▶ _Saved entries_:
BEGIN

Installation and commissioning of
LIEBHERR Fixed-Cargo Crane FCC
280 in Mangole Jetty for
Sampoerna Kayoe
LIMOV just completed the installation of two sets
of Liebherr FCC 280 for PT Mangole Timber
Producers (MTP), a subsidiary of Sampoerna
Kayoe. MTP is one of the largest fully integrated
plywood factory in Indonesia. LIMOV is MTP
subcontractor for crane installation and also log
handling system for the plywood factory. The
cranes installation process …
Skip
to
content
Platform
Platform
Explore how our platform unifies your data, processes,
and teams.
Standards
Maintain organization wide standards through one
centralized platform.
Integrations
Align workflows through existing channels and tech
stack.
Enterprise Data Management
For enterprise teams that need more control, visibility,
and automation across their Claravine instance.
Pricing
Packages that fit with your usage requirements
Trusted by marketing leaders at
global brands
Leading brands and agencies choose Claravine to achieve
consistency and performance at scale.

END
BEGIN

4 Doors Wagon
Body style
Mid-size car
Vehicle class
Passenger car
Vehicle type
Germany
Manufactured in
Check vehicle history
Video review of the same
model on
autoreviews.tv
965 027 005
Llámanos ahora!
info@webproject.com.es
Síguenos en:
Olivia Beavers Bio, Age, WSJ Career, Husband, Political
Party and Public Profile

END

▶ _Brief_: Count the lines of the data that hold the string "plywood". The answer should be that number alone.

▶ _Solution to the problem_: 2